The Commission is willing to accept submissions that are a joint effort 
of two or more co-authors. Submissions should be consistent with the 
above-described mandate of non-partisanship and objectivity.
    Once filed, each submission will undergo an extensive review 
process. The Commission reserves the right to edit each submission for 
form, style, and content. The agency provides no guarantee that a 
submission will be published in the Centennial History. Publication of 
a chapter will not result in monetary remuneration.
    The Commission is considering convening a conference at which 
submissions for the Centennial History would be discussed. All authors 
whose contributions have been accepted for the book would have an 
opportunity to participate in the conference. In addition, authors 
whose contributions do not become part of the book may be permitted to 
participate. Their contributions would also be considered for inclusion 
in the proceedings of the conference.
    As stated above, a prospective author must provide written notice 
to the Commission by January 29, 2016, of the intent to file a 
submission.
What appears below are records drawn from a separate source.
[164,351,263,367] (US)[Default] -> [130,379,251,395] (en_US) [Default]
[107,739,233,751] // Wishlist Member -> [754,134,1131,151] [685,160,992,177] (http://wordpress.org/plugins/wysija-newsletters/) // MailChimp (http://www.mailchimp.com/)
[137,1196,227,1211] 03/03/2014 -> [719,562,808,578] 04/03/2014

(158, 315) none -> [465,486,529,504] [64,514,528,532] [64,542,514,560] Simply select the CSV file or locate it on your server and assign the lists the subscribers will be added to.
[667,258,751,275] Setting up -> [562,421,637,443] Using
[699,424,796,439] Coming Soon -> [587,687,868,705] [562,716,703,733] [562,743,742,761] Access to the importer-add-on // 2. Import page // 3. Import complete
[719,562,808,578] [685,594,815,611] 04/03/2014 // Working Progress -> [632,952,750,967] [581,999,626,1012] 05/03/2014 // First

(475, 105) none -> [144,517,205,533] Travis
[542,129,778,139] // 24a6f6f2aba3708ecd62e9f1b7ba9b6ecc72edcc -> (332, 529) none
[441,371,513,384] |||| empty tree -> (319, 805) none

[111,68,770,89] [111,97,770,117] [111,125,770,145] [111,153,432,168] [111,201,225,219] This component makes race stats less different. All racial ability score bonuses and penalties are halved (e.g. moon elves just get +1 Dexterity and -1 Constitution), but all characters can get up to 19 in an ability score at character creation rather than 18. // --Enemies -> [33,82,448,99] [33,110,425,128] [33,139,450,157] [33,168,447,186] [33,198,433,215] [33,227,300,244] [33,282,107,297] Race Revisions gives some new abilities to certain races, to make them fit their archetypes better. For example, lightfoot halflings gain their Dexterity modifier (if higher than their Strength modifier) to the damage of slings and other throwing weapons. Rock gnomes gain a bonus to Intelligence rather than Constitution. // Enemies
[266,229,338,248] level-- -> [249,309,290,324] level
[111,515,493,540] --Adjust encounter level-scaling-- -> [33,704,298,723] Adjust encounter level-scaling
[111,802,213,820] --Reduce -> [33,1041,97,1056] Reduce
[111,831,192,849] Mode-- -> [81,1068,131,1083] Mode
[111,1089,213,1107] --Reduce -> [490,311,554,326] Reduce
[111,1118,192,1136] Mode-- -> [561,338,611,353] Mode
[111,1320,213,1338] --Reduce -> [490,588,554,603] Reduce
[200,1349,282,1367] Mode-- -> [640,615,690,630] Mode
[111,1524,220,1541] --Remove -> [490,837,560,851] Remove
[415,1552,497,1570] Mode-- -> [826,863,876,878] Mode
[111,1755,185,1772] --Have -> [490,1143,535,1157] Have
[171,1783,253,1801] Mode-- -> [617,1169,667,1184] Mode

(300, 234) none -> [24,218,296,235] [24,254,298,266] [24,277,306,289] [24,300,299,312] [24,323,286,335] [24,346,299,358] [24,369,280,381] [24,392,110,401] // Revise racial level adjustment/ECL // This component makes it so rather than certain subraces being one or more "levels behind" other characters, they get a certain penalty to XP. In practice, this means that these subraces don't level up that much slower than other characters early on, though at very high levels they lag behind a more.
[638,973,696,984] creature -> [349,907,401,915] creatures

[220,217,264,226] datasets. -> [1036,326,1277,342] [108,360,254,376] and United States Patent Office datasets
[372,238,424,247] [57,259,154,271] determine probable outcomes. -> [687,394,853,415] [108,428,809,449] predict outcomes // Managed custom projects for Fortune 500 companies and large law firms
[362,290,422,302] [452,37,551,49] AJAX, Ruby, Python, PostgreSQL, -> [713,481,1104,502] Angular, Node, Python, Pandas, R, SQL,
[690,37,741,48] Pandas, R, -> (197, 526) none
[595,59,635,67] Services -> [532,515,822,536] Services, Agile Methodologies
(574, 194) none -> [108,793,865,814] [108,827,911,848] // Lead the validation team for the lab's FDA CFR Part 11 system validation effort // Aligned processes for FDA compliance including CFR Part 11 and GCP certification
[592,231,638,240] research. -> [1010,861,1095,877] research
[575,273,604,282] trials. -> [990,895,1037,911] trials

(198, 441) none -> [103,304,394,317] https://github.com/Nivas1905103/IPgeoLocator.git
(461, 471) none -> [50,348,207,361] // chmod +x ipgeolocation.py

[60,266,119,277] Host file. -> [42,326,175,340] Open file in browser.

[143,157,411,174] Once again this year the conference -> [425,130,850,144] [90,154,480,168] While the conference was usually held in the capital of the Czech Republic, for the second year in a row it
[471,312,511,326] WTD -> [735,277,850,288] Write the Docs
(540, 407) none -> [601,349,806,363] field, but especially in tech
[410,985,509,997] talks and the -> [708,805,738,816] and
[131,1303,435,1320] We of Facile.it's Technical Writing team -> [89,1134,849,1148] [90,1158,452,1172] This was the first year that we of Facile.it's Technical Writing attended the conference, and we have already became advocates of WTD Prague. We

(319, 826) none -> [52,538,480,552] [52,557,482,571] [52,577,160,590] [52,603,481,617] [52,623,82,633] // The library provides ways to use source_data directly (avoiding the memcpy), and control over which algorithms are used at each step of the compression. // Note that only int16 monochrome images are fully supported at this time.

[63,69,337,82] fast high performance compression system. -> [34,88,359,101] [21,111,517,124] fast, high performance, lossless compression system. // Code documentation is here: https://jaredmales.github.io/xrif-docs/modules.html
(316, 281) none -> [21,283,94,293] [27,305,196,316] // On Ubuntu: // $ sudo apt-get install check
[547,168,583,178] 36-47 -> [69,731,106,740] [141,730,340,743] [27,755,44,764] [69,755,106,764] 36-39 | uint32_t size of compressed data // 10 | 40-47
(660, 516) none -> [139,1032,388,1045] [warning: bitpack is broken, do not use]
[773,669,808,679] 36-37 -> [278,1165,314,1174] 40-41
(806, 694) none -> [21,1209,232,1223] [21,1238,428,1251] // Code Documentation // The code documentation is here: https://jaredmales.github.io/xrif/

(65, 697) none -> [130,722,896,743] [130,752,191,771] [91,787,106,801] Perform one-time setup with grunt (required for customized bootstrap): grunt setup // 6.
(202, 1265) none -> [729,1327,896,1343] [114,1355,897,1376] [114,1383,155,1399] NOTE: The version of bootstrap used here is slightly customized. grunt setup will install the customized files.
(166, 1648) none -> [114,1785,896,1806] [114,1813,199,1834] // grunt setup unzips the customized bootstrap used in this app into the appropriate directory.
This intent to file must include the following information:

1. Name(s)
2. Institutional Affiliation(s)
3. Status (e.g., doctoral student, Assistant Professor, practitioners)
4. Email address(es)
5. Mailing Address(es)
6. One (1) page single-spaced abstract of the chapter(s) in Microsoft 
Word format.

    Once the Commission has received the notices, each author will 
receive a packet including: A tentative offer to publish, a voluntary 
services agreement, and guidelines on editorial styles and compliance 
with section 508 of the Rehabilitation Act of 1973.

    By order of the Commission.

    Issued: January 4, 2016.
William R. Bishop,
Supervisory Hearings and Information Officer.